If your prospective customer agrees that the situation is as serious as you say it is, then you and your team agree to do a free diagnostic review. In return, the prospect agrees that, if the diagnostic turns up a fix, he'll give you the business. I can't promise that this fix-the-leaky-pipe approach will work every time. But I can tell you that this is how Silicon Valley startups are slogging it out through the downturn.
President and CEO, Manchester Craftsmen's Guild and Bidwell Training Center
We may be entering a new year, but my focus remains the same: I'm still committed to converting inner-city communities into assets. The way I see it, our economy will always be troubled if we don't bring our most distressed communities back to life. The first step, and the most pressing challenge for 2003, then, is to get people on board -- corporate leaders, community folks, entrepreneurs, and educators -- and start revitalizing communities.
The change begins in schools. They're the focal point for economic revitalization. In cities such as San Francisco and Cincinnati, we're in the planning stages to build centers of excellence that will provide opportunities for kids to get a world-class education. Our vision is that these centers will be more than fully functioning, market-driven schools. On one level, schools provide value by working with kids and advancing literacy and math skills. On another level, schools become a way out of the fog for these communities. With top-notch schools, neighborhoods and communities have a real yardstick against which they can measure progress.

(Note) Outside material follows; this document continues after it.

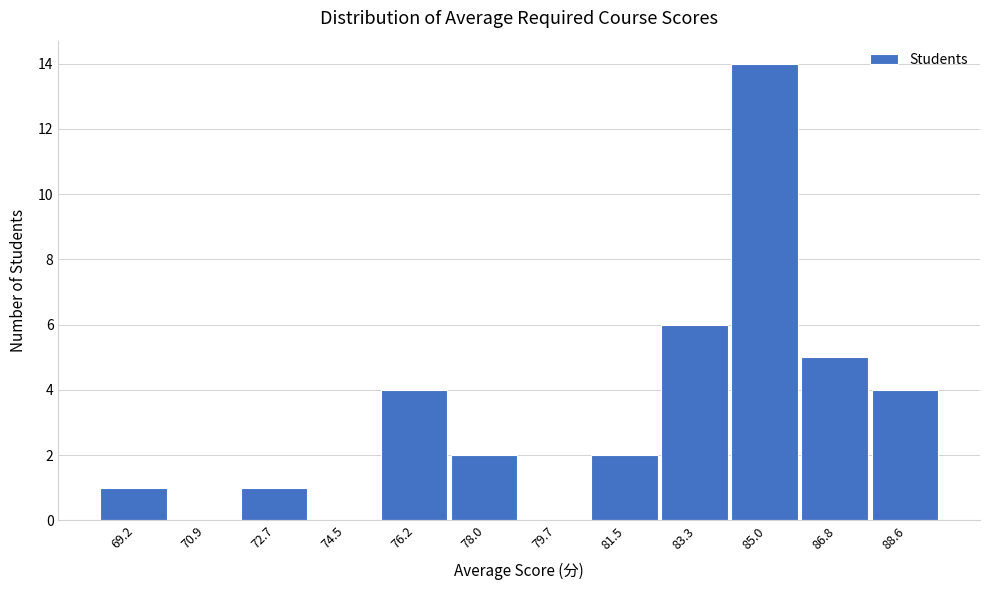

Reading right to left, what are all the values shown in this chart?

88.6=4	86.8=5	85.0=14	83.3=6	81.5=2	79.7=0	78.0=2	76.2=4	74.5=0	72.7=1	70.9=0	69.2=1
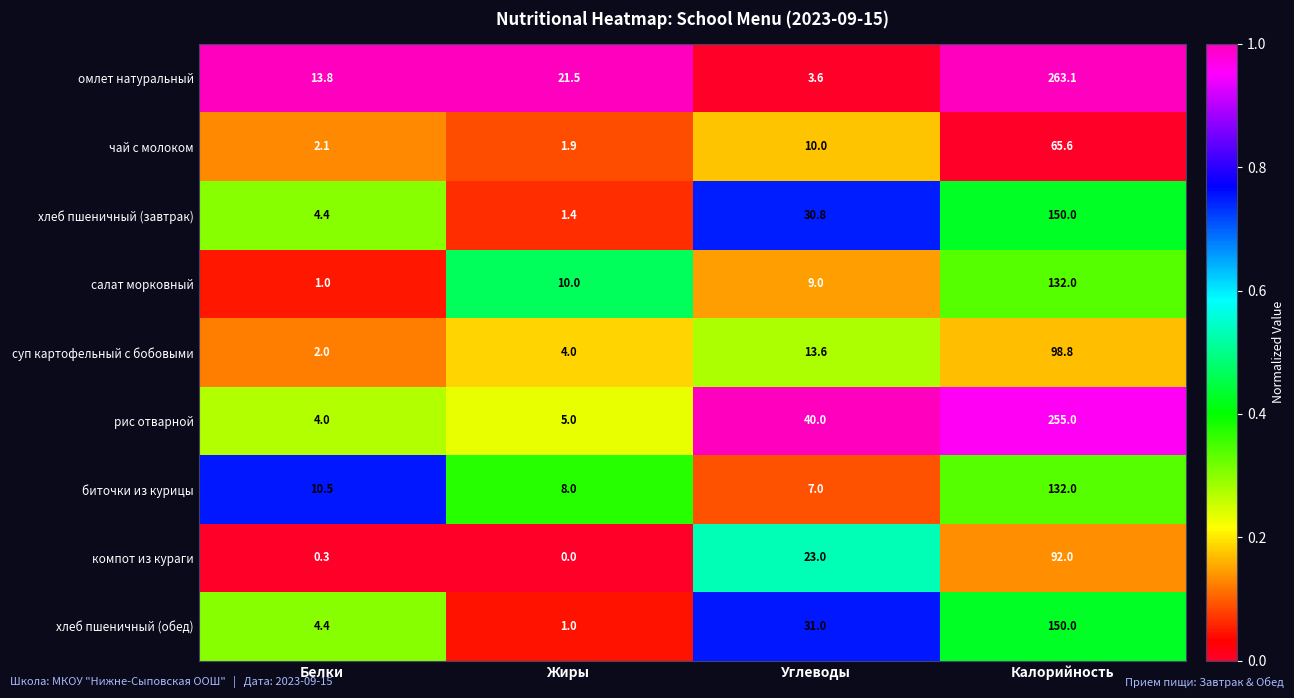

What is the approximate value of суп картофельный с бобовыми at Жиры?

4.0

And schools go beyond education, even beyond the kids who attend them. Schools create a solid starting point for deep, important conversations about opportunities for economic revitalization to begin. By virtue of how they operate, well-run schools with high visibility are almost guaranteed to generate discussions that tap into a wide range of community interests and that attract the attention of community leaders. Schools can stimulate a shared belief in opportunities for businesses to grow and create a mechanism for people to come together around the physical rehabilitation of a neighborhood. My message for 2003 to business folks: Be a part of that conversation, and get in on it now.